Rendre compte d’un territoire en transformation. Je ne regarde plus la ville de la même façon. Ce qui attire désormais mon attention est ailleurs. La ville n’est plus en cheval de bataille, un chantier à ciel ouvert. Ce qui est écrit plutôt que ce qui s’écrit. La ville me trouble mais ce n’est pas un texte à trous.

Au cours de ma promenade, ce que je vois s’érige au rang de « monuments » comme pour Robert Smithson objets et bâtiments, voués le plus souvent à une disparition prochaine. Mais cinquante ans plus tard ce n’est plus le même phénomène, plus une trace, ou si peu de cet abandon à venir.

Le paysage se transforme en une espèce de phrase ponctuée. La rue (Main Avenue par exemple) est une très longue phrase, ce qu’on y perçoit en la parcourant se présente à nous comme des signes de ponctuation. Une phrase dépourvue de verbe.

Think you for shooting here your business is appreciated.

J’arpente ce territoire que je ne connaissais pas. Je tourne en rond, reviens sans arrêt sur mes pas, tout se ressemble, uniforme. La configuration de cette ville semble tourner autour de vides urbains. Pas un trou mais un tour opérateur.

« Quand au centre de Passaic, écrit Robert Smithson, ce n’était pas un centre, c’était plutôt un gouffre typique ou un vide ordinaire. » Autrement dit, un interminable adjectif sans verbe ni nom : « chaque magasin devenant l’adjectif du suivant, une chaîne d’adjectifs déguisés en magasins. »
Construire à partir d’impressions et d’abstractions de territoire des récits de déplacement. Je marche sur la carte. Je parcours toutes ces distances sans bouger réellement, en faisant du sur place. Je voyage à distance, à vol d’oiseau, sur la carte. Une autre manière d’aborder ce territoire changeant.

Ne rien diriger mais tenter d’apercevoir des bribes de réel, des signes. Les rencontres sont factices. L’addition des expériences ne tombe jamais juste. Si vous cherchez bien, vous verrez des visages. Des silhouettes croisées en chemin, ombres fugaces, évasives, qui ne nous parlent jamais, muettes, fantomatiques, qui nous dévisagent en silence, comme si aujourd’hui le monument c’était nous. À travers le temps. Plus aucun repère ne semble organiser l’espace. Aucun dialogue n’est envisageable. Silence.

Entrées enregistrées

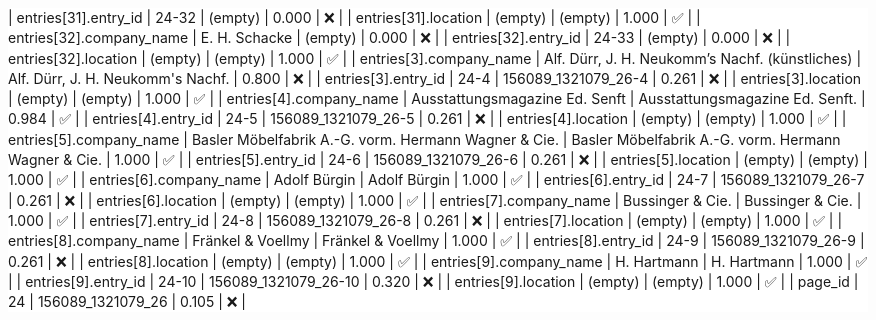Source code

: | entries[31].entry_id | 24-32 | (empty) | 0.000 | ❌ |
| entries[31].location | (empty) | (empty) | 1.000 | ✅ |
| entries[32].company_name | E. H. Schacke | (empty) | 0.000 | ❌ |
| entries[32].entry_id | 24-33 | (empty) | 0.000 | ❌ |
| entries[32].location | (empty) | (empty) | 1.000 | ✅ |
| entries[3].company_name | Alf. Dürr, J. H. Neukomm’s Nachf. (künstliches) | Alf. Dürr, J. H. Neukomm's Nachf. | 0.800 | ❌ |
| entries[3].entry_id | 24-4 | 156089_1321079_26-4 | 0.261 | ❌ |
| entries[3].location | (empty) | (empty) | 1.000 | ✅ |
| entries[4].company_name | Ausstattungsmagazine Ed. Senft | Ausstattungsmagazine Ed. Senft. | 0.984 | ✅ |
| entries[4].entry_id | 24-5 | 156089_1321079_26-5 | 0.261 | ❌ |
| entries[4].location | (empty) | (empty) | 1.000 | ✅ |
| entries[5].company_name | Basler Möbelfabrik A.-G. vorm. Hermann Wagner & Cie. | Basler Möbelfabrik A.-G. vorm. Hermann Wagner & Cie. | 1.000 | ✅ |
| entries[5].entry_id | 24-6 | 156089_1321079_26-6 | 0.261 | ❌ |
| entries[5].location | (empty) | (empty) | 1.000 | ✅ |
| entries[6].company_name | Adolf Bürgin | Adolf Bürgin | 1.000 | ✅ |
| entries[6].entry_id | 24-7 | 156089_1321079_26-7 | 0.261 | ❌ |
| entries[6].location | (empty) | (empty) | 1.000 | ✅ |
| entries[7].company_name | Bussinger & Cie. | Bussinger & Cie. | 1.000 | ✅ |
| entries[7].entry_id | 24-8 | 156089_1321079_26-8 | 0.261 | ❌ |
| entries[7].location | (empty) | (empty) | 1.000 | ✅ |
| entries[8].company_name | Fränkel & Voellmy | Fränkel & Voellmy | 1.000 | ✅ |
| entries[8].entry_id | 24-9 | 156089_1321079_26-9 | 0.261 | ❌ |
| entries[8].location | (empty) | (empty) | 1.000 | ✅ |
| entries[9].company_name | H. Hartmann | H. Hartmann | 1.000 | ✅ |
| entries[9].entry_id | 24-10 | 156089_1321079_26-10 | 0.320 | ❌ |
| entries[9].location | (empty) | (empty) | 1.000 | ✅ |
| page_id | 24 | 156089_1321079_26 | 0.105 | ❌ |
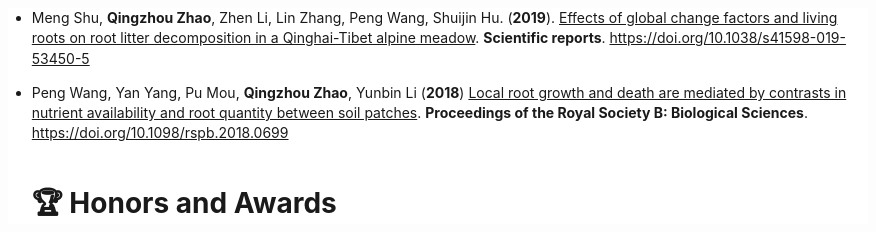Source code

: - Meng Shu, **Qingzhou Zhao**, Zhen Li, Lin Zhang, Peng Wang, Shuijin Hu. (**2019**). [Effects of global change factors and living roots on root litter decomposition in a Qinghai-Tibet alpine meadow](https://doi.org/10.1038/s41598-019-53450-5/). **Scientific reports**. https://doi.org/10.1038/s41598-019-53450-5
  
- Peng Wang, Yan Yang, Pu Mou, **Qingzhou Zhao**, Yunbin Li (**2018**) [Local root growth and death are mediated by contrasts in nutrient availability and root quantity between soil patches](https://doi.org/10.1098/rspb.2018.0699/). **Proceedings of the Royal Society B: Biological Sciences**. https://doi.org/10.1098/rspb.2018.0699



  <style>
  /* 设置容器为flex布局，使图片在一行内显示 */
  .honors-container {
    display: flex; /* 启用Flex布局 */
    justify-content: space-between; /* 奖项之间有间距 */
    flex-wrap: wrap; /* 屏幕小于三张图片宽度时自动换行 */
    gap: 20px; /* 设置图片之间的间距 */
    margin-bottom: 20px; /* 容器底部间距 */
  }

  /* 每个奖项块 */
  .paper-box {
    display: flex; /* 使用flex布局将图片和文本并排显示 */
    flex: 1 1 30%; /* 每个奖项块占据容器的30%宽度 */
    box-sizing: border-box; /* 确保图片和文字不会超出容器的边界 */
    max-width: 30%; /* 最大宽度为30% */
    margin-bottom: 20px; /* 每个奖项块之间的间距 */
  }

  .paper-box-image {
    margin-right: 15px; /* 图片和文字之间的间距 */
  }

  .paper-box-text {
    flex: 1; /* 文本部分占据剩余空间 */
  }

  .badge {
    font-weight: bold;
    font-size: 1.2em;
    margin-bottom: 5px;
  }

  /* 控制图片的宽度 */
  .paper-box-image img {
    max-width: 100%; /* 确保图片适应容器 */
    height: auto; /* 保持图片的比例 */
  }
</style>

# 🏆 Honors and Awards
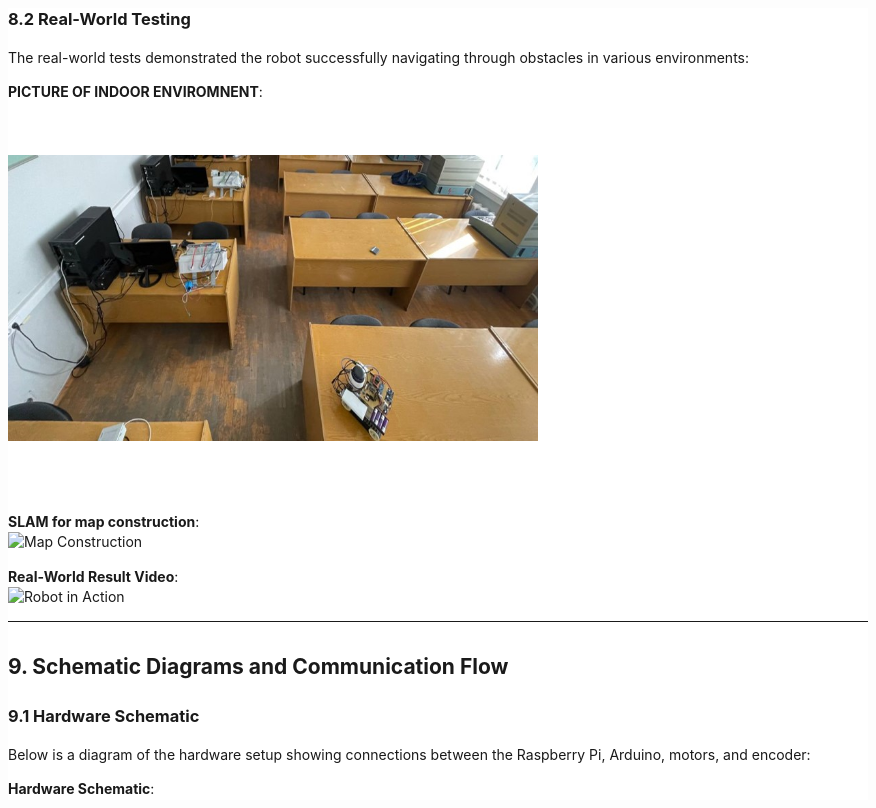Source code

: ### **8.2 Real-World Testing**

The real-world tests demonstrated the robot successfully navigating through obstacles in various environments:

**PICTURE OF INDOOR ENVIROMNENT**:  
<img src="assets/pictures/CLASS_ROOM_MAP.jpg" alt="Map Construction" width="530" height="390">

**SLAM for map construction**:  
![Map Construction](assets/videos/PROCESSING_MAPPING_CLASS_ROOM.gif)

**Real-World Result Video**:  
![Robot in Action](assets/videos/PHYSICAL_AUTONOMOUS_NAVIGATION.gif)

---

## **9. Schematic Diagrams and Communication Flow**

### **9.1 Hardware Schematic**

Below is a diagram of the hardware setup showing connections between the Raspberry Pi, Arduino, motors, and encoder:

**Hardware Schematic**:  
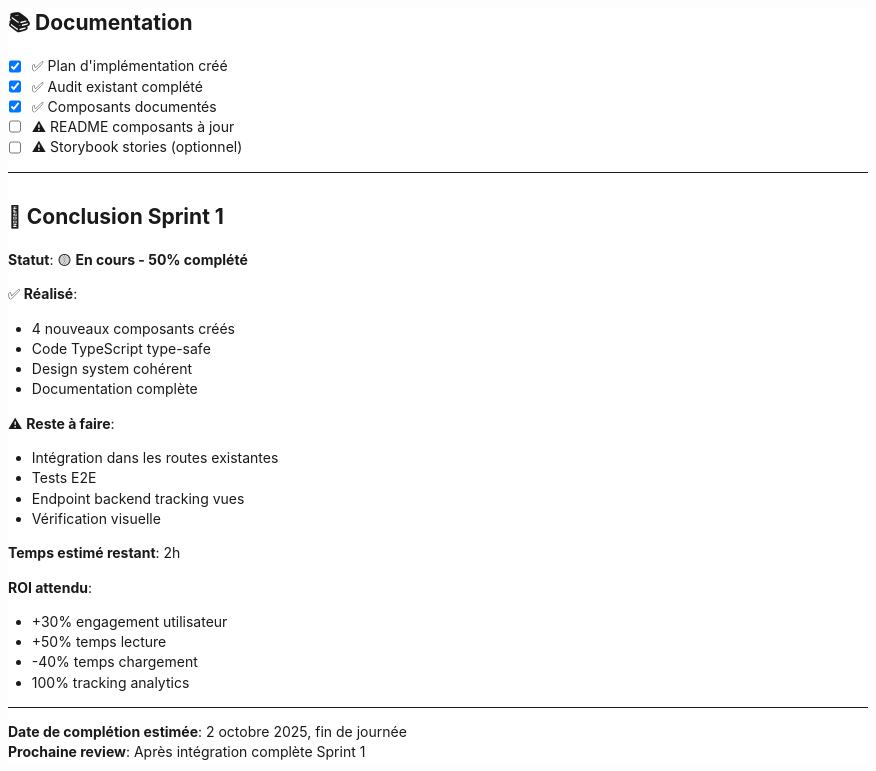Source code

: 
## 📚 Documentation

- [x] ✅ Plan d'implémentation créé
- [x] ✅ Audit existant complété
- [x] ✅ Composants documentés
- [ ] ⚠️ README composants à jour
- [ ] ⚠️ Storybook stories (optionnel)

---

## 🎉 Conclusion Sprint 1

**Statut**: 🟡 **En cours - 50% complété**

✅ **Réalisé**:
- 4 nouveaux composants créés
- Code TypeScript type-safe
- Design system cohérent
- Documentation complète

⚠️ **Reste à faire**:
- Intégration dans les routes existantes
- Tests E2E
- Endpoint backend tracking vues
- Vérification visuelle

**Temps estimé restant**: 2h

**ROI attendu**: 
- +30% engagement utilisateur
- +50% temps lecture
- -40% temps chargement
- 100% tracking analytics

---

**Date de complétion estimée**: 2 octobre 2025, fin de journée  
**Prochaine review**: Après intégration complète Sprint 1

▸ À faire
1 > Dans le texte à lire, à quoi est comparée la rue, par exemple Main Avenue ?
2 > Recopiez le passage du texte à lire qui va de « Rendre compte d’un » jusqu'à « business is appreciated. », en changeant « ville » en « cité ».

▸ Réponses dans l'ordre
1 > À une très longue phrase.

2 >
Rendre compte d’un territoire en transformation. Je ne regarde plus la cité de la même façon. Ce qui attire désormais mon attention est ailleurs. La cité n’est plus en cheval de bataille, un chantier à ciel ouvert. Ce qui est écrit plutôt que ce qui s’écrit. La cité me trouble mais ce n’est pas un texte à trous.

Au cours de ma promenade, ce que je vois s’érige au rang de « monuments » comme pour Robert Smithson objets et bâtiments, voués le plus souvent à une disparition prochaine. Mais cinquante ans plus tard ce n’est plus le même phénomène, plus une trace, ou si peu de cet abandon à venir.

Le paysage se transforme en une espèce de phrase ponctuée. La rue (Main Avenue par exemple) est une très longue phrase, ce qu’on y perçoit en la parcourant se présente à nous comme des signes de ponctuation. Une phrase dépourvue de verbe.

Think you for shooting here your business is appreciated.